Lena Zwarg starts her second year of master’s degree at the theological seminar in August. The student from Baden-Württemberg is confident that she will be able to continue studying in the USA, as Princeton Theological Seminary offers a so-called hybrid program: Some of her courses will take place online, others with a maximum of 10 students "live" on site. Nevertheless, Zwarg has no understanding of the regulation.
In an emergency, she herself can travel back to Germany at short notice and continue her studies online from her parents' house. But not all students who are now facing a forced departure would be so lucky. According to Zwarg, some students have no one in their home country to stay with. "Many people don't even have the money to buy a plane ticket at such short notice," says the student. "It's a lot of stress and fear of not knowing what to do next."

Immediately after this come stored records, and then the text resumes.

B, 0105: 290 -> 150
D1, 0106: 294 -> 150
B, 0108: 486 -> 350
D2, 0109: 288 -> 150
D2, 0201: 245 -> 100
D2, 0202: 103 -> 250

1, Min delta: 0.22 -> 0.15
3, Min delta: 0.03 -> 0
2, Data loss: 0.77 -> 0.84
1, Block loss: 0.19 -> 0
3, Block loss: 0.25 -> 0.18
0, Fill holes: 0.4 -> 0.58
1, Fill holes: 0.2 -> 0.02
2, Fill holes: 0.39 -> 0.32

The short-term announcement of the rule for foreign students once again makes it clear: US President Donald Trump wants to return to normal as soon as possible so as not to endanger his re-election. Strict coronavirus restrictions are a thorn in his side. He announced this week that schools should reopen normally after the summer vacation. While this goes directly against the advice of his health experts, Trump still announced that he would turn off the money in school districts in which classes would only take place on certain days of the week in the classroom. The expulsion of foreign students also fits into a scheme of tough anti-immigration regulations that the Trump administration introduced or tightened under Corona.

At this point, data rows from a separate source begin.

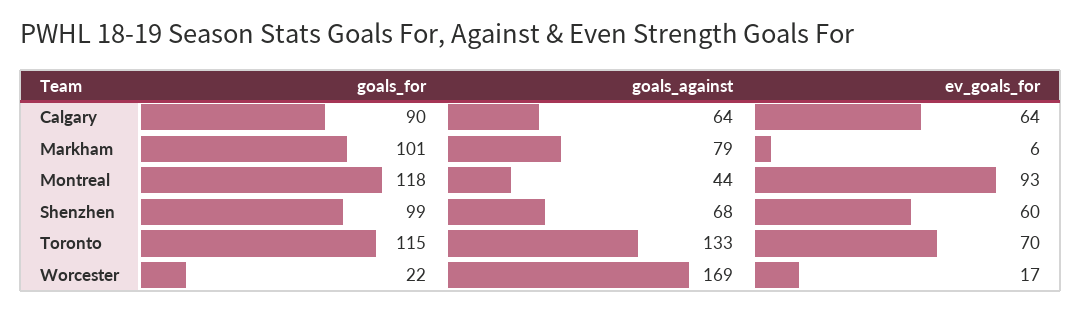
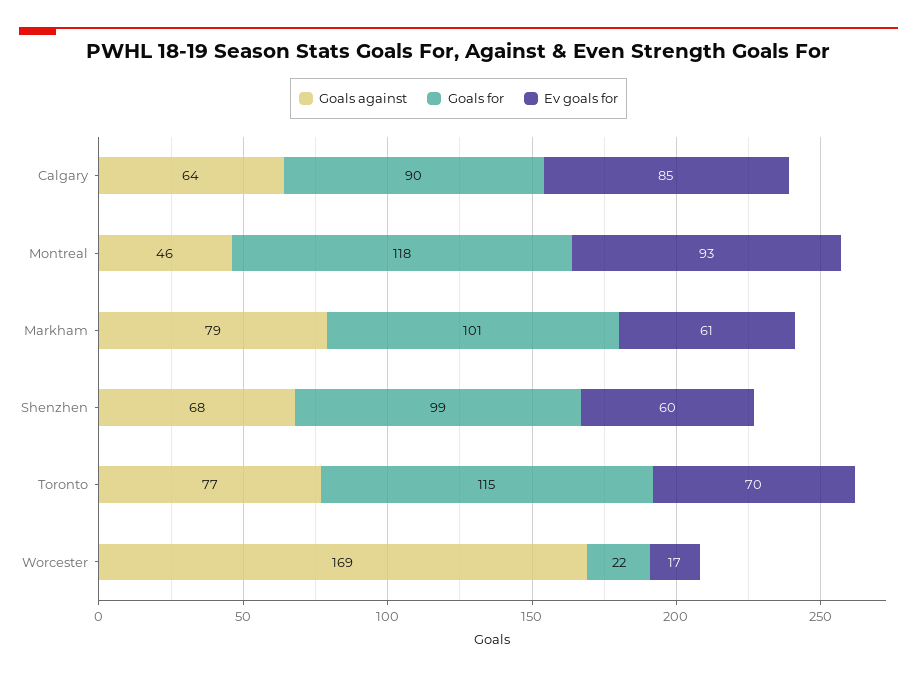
ev_goals_for, Calgary: 64 -> 85
ev_goals_for, Markham: 6 -> 61
goals_against, Montreal: 44 -> 46
goals_against, Toronto: 133 -> 77

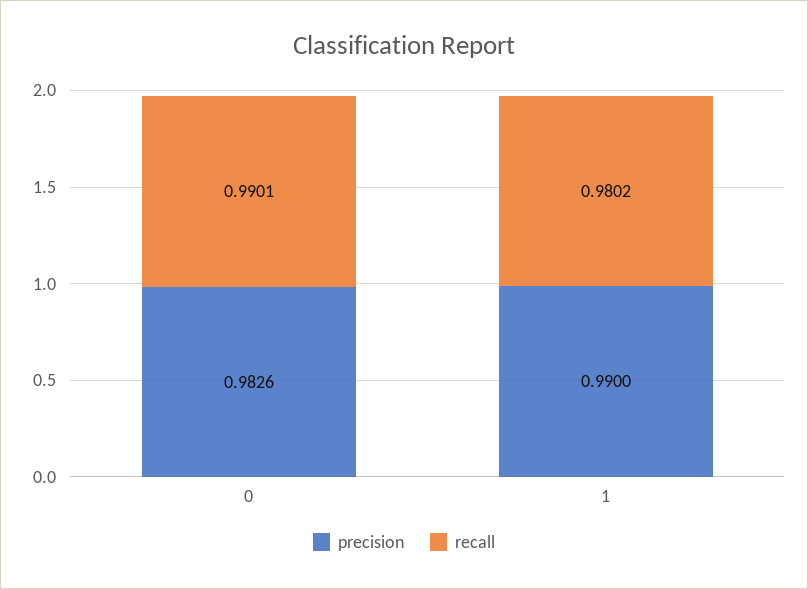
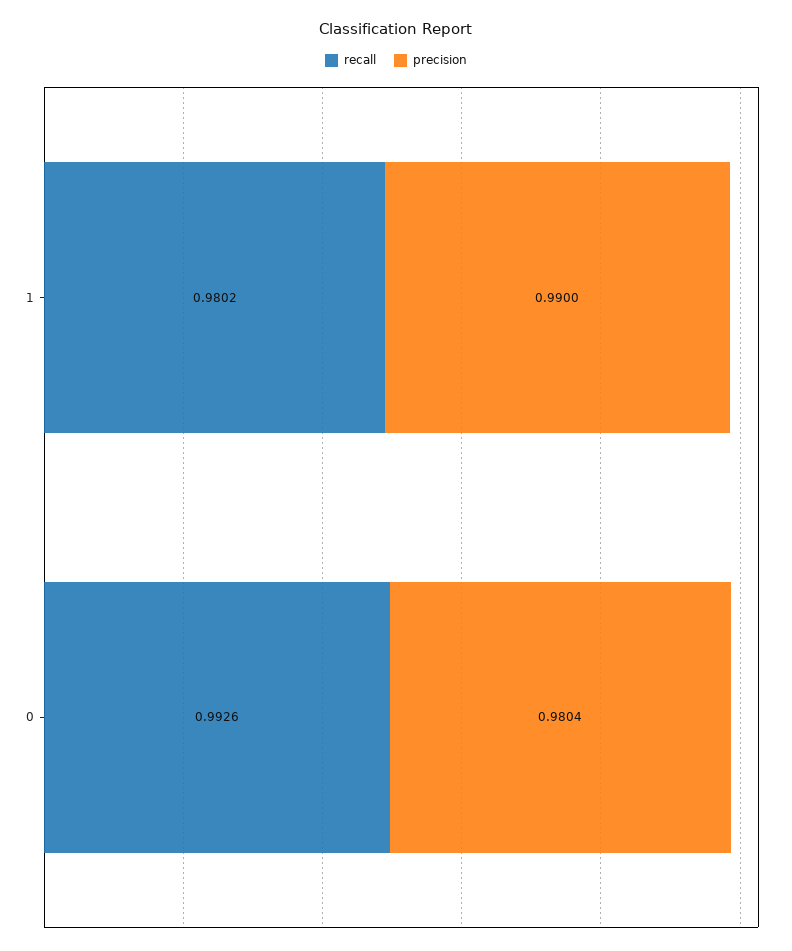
precision, 0: 0.9826 -> 0.9804
recall, 0: 0.9901 -> 0.9926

Studying as a tightrope act
Carlos Enrique Ibarra is allowed to continue studying here
Ibarra found out on Tuesday evening that he will not be affected by the regulation and will be allowed to continue his studies in the United States. The six hours of counseling he has a week are officially classed as face-to-face and not online, even though in reality he will spend some of the time talking on the phone or video chatting.
The doctoral student is relieved - but still frustrated. He says the end of the exception is another obstacle for international students in the US who are already facing enormous bureaucratic hurdles. "If you are here with a student visa, the situation is anything but stable," says Ibarra. "You're always trying to get through the next semester. It's like balancing on a tightrope that the US students don't have to worry about."